Work required
Filter these records by the string "corners", copying each line that holds it.

── Data listing

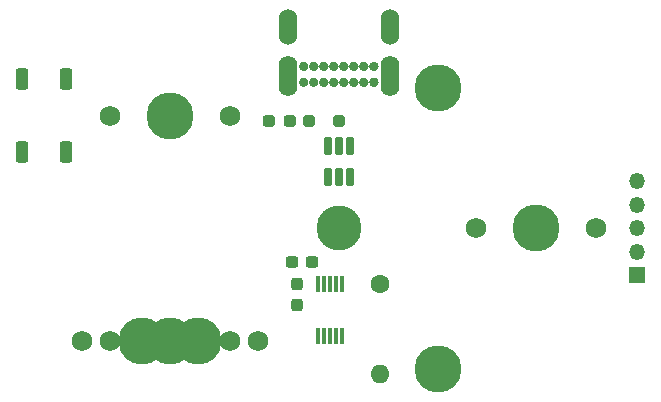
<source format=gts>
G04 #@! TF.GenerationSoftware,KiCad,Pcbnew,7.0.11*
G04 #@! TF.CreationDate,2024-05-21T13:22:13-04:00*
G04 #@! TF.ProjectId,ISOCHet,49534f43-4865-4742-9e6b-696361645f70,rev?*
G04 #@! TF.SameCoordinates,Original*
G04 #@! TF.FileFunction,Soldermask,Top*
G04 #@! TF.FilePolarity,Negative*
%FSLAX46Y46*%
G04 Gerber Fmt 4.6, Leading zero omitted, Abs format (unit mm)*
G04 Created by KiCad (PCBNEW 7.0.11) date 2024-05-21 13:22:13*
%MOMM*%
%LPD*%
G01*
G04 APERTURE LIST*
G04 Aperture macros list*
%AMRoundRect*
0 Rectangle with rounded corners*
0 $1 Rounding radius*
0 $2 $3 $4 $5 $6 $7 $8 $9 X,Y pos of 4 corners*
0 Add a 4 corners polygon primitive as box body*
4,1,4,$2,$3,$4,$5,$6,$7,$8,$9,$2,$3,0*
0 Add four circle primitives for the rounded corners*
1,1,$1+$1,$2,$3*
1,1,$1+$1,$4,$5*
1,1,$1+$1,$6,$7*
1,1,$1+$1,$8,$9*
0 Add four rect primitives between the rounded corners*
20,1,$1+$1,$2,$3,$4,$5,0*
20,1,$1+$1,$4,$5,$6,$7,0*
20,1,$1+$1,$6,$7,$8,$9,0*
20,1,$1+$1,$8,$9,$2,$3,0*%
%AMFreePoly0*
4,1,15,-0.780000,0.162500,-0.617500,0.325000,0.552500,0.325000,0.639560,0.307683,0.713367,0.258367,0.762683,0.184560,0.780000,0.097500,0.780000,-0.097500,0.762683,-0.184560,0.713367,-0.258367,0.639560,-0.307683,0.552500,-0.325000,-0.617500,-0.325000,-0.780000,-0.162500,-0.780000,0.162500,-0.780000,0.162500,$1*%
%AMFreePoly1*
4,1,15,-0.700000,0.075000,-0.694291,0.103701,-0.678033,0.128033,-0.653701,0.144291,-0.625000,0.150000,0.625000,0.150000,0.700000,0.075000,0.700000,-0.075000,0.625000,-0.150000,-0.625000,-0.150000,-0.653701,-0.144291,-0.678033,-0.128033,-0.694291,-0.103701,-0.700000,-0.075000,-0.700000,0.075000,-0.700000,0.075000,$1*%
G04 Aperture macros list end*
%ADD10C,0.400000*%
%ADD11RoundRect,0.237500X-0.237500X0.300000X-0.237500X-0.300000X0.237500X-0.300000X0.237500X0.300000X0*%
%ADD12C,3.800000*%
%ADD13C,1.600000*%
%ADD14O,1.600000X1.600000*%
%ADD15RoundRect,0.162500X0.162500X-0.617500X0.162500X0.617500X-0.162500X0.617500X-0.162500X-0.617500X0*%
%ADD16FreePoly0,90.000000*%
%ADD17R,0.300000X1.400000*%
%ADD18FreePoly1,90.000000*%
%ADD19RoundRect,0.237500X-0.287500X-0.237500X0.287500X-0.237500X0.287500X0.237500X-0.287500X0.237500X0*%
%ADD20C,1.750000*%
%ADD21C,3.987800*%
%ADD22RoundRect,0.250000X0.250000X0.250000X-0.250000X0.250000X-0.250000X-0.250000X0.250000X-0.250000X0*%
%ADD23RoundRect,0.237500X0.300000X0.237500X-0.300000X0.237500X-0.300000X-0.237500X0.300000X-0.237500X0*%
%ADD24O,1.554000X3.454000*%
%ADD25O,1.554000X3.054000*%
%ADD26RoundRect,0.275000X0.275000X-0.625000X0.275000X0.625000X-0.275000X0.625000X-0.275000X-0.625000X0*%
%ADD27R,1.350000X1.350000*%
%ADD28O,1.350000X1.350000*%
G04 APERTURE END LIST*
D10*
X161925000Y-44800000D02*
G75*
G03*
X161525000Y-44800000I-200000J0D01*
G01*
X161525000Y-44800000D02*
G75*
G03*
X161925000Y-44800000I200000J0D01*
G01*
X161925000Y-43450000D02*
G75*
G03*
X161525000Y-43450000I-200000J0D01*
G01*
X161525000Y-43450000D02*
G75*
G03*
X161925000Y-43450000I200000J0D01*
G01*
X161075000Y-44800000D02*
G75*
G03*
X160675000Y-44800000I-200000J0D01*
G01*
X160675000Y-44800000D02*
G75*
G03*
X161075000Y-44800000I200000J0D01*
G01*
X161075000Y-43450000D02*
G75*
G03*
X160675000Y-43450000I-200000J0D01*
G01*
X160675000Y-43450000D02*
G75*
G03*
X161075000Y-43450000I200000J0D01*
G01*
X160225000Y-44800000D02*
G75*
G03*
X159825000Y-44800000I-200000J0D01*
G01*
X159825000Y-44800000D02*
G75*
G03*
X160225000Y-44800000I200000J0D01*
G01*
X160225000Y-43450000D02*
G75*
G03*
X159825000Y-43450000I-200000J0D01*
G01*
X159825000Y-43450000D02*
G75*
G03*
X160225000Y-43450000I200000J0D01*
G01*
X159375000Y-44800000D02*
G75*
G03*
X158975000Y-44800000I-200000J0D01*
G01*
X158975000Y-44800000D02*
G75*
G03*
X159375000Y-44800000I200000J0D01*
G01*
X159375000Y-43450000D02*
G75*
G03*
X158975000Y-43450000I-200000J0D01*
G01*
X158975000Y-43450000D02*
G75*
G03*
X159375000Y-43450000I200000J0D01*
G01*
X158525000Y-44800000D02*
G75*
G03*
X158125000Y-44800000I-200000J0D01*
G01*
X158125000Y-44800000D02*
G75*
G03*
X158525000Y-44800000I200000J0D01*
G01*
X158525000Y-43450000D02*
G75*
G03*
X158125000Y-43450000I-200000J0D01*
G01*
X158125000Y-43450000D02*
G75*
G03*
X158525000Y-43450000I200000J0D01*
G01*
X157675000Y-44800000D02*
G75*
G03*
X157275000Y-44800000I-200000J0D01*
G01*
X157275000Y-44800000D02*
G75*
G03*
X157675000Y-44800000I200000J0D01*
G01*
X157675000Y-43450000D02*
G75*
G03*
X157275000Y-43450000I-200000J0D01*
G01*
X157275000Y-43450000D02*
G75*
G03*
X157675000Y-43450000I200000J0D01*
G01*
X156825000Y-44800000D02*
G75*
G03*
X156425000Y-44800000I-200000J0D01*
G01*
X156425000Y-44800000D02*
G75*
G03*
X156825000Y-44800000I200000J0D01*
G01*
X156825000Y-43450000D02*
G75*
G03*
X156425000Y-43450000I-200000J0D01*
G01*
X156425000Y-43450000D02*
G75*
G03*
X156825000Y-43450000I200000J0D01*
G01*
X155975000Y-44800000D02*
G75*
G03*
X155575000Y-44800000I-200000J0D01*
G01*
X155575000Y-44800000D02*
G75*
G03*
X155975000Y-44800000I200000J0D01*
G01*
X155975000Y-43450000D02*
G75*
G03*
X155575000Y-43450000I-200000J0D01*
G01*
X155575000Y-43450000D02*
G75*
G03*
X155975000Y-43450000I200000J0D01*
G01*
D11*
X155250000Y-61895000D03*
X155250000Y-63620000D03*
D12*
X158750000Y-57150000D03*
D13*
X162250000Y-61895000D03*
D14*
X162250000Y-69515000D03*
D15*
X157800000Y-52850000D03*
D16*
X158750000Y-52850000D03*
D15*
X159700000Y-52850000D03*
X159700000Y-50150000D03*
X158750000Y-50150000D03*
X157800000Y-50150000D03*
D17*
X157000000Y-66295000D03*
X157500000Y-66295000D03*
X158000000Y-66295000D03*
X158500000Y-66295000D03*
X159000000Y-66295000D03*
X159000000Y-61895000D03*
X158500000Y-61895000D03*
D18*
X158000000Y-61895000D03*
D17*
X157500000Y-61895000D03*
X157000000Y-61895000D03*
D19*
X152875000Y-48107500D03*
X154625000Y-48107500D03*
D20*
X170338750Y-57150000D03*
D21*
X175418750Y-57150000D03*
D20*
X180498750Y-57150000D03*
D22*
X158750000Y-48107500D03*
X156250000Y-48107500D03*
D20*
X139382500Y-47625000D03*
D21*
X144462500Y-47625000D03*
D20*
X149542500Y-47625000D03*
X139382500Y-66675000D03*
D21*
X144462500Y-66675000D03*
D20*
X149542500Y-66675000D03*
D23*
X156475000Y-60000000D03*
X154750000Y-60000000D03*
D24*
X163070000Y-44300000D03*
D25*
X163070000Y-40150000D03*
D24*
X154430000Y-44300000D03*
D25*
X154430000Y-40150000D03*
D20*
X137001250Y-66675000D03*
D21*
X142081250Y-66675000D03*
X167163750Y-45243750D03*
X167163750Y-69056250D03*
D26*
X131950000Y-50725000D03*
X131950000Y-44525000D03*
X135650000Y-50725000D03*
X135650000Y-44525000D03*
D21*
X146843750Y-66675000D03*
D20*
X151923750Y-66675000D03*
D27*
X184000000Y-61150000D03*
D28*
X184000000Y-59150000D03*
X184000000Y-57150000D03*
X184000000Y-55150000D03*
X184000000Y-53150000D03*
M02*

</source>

────

Task answer
0 Rectangle with rounded corners*
0 $2 $3 $4 $5 $6 $7 $8 $9 X,Y pos of 4 corners*
0 Add a 4 corners polygon primitive as box body*
0 Add four circle primitives for the rounded corners*
0 Add four rect primitives between the rounded corners*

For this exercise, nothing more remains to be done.